Pessoa bureau de tabac

Si j'ai voulu faire des études de lettres modernes c'est pour faire des rencontres. Des rencontres avec des personnes qui partagent la même passion pour moi de la lecture, parfois de l'écriture. Des gens qui savent que le science n'est pas un but ultime et que sans littérature, sans ressentir d'autres voix dans sa tête, on ne peut explorer le réel.

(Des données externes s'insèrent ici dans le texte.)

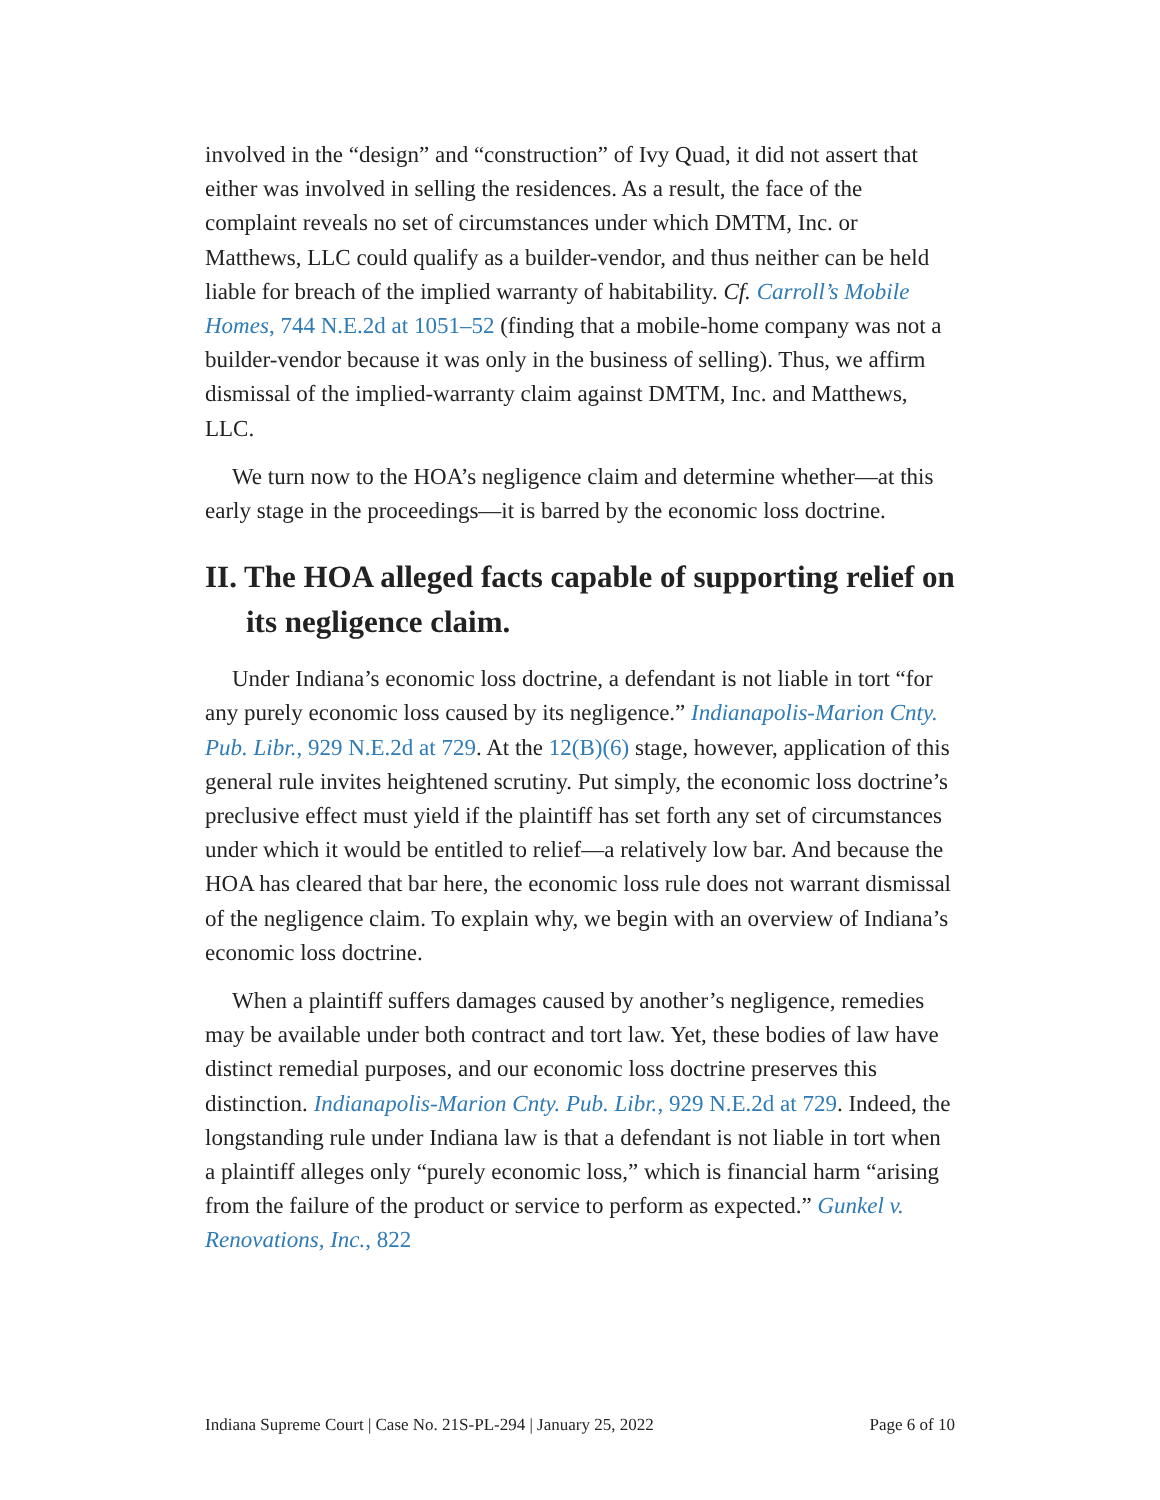involved in the “design” and “construction” of Ivy Quad, it did not assert that either was involved in selling the residences. As a result, the face of the complaint reveals no set of circumstances under which DMTM, Inc. or Matthews, LLC could qualify as a builder-vendor, and thus neither can be held liable for breach of the implied warranty of habitability. Cf. Carroll’s Mobile Homes, 744 N.E.2d at 1051–52 (finding that a mobile-home company was not a builder-vendor because it was only in the business of selling). Thus, we affirm dismissal of the implied-warranty claim against DMTM, Inc. and Matthews, LLC.
We turn now to the HOA’s negligence claim and determine whether—at this early stage in the proceedings—it is barred by the economic loss doctrine.
II. The HOA alleged facts capable of supporting relief on its negligence claim.
Under Indiana’s economic loss doctrine, a defendant is not liable in tort “for any purely economic loss caused by its negligence.” Indianapolis-Marion Cnty. Pub. Libr., 929 N.E.2d at 729. At the 12(B)(6) stage, however, application of this general rule invites heightened scrutiny. Put simply, the economic loss doctrine’s preclusive effect must yield if the plaintiff has set forth any set of circumstances under which it would be entitled to relief—a relatively low bar. And because the HOA has cleared that bar here, the economic loss rule does not warrant dismissal of the negligence claim. To explain why, we begin with an overview of Indiana’s economic loss doctrine.
When a plaintiff suffers damages caused by another’s negligence, remedies may be available under both contract and tort law. Yet, these bodies of law have distinct remedial purposes, and our economic loss doctrine preserves this distinction. Indianapolis-Marion Cnty. Pub. Libr., 929 N.E.2d at 729. Indeed, the longstanding rule under Indiana law is that a defendant is not liable in tort when a plaintiff alleges only “purely economic loss,” which is financial harm “arising from the failure of the product or service to perform as expected.” Gunkel v. Renovations, Inc., 822
Indiana Supreme Court | Case No. 21S-PL-294 | January 25, 2022 Page 6 of 10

J'ai voulu aussi faire des rencontres avec des auteurs que je n'auraient jamais connue toute seule, parce que au final la littérature est une immense toile d'areignée où des auteurs se croisent et s'entrecroisent.

Hier en cours de littérature comparée, j'ai pris un gros coup de poignard. Notre prof a commencé à lire un poème de Pessoa, un poète portugais dont j'ignorais l'existence. En rentrant le soir je suis allée voir son poème "Bureau de tabac"...

Et bam un autre coup dans mes misèrables tripes.

Je sais que certains le liront et me trouveront folle d'être aussi touchée par quelques mots mais à dire vrai je m'en fous. Il vaut mieux être un roseau qui plie sous chacuns des coups qu'être qu'un foutu chêne. L'avantage c'est que je me briserai jamais pour de bon.

Je vous laisse lire.

Bureau de Tabac



Je ne suis rien

Jamais je ne serai rien.

Je ne puis vouloir être rien.

Cela dit, je porte en moi tous les rêves du monde.


Fenêtres de ma chambre,

de ma chambre dans la fourmilière humaine unité ignorée

(et si l'on savait ce qu'elle est, que saurait-on de plus ?),

vous donnez sur le mystère d'une rue au va-et-vient continuel,

sur une rue inaccessible à toutes les pensées,

réelle, impossiblement réelle, précise, inconnaissablement précise,

avec le mystère des choses enfoui sous les pierres et les êtres,

avec la mort qui parsème les murs de moisissure et de cheveux blancs les humains,

avec le destin qui conduit la guimbarde de tout sur la route de rien.


Je suis aujourd'hui vaincu, comme si je connaissais la vérité;

lucide aujourd'hui, comme si j "étais à l'article de la mort,

n'ayant plus d'autre fraternité avec les choses

que celle d'un adieu, cette maison et ce côté de la rue

se muant en une file de wagons, avec un départ au sifflet venu du fond de ma tête,

un ébranlement de mes nerfs et un grincement de mes os qui démarrent.


Je suis aujourd'hui perplexe. comme qui a réfléchi, trouvé, puis oublié.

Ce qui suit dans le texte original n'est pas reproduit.